— START Provided data —

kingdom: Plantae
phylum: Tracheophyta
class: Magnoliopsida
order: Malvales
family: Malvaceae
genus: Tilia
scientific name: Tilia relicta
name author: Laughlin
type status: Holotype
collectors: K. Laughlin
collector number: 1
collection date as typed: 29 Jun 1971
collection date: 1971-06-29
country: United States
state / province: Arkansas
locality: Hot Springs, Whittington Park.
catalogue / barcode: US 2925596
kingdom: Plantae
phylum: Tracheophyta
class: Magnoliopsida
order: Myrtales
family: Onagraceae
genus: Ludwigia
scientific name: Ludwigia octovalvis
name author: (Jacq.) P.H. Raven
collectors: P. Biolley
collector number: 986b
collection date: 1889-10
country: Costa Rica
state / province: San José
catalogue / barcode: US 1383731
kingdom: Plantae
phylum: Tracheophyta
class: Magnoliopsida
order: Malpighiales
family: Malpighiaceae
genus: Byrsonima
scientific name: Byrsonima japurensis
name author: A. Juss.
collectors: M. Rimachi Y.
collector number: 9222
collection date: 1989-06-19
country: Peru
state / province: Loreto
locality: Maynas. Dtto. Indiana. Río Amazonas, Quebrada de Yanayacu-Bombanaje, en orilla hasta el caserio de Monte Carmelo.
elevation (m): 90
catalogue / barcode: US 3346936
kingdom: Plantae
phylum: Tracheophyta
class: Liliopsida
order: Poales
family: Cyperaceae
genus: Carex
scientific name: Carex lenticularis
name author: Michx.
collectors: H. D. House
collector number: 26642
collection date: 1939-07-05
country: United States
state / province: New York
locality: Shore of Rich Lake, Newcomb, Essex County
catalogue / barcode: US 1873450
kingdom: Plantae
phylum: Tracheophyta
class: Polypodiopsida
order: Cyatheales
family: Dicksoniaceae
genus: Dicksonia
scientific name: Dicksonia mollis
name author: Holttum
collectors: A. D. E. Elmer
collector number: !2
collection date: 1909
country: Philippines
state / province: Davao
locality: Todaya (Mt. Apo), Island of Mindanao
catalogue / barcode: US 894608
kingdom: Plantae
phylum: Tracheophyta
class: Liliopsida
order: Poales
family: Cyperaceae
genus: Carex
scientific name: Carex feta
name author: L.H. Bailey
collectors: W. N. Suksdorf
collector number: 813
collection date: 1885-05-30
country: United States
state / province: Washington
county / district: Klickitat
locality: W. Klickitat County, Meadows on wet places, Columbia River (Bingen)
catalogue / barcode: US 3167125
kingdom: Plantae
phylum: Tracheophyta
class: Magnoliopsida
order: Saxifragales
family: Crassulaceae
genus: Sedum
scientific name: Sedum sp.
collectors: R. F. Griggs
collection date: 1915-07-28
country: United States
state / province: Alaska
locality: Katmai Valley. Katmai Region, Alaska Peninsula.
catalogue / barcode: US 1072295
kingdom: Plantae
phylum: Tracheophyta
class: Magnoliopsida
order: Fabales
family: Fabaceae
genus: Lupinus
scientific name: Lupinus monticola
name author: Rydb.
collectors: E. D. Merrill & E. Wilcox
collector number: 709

— END Provided data —

> **Task prompt**: Put the lines of the records, from the line containing "state / province: Davao" through the final line, into a Markdown table with the columns Row and Entry. Number each line in the Row column and omit any blank lines.

> **Exercise response**:
| Row | Entry |
|---|---|
| 1 | state / province: Davao |
| 2 | locality: Todaya (Mt. Apo), Island of Mindanao |
| 3 | catalogue / barcode: US 894608 |
| 4 | kingdom: Plantae |
| 5 | phylum: Tracheophyta |
| 6 | class: Liliopsida |
| 7 | order: Poales |
| 8 | family: Cyperaceae |
| 9 | genus: Carex |
| 10 | scientific name: Carex feta |
| 11 | name author: L.H. Bailey |
| 12 | collectors: W. N. Suksdorf |
| 13 | collector number: 813 |
| 14 | collection date: 1885-05-30 |
| 15 | country: United States |
| 16 | state / province: Washington |
| 17 | county / district: Klickitat |
| 18 | locality: W. Klickitat County, Meadows on wet places, Columbia River (Bingen) |
| 19 | catalogue / barcode: US 3167125 |
| 20 | kingdom: Plantae |
| 21 | phylum: Tracheophyta |
| 22 | class: Magnoliopsida |
| 23 | order: Saxifragales |
| 24 | family: Crassulaceae |
| 25 | genus: Sedum |
| 26 | scientific name: Sedum sp. |
| 27 | collectors: R. F. Griggs |
| 28 | collection date: 1915-07-28 |
| 29 | country: United States |
| 30 | state / province: Alaska |
| 31 | locality: Katmai Valley. Katmai Region, Alaska Peninsula. |
| 32 | catalogue / barcode: US 1072295 |
| 33 | kingdom: Plantae |
| 34 | phylum: Tracheophyta |
| 35 | class: Magnoliopsida |
| 36 | order: Fabales |
| 37 | family: Fabaceae |
| 38 | genus: Lupinus |
| 39 | scientific name: Lupinus monticola |
| 40 | name author: Rydb. |
| 41 | collectors: E. D. Merrill & E. Wilcox |
| 42 | collector number: 709 |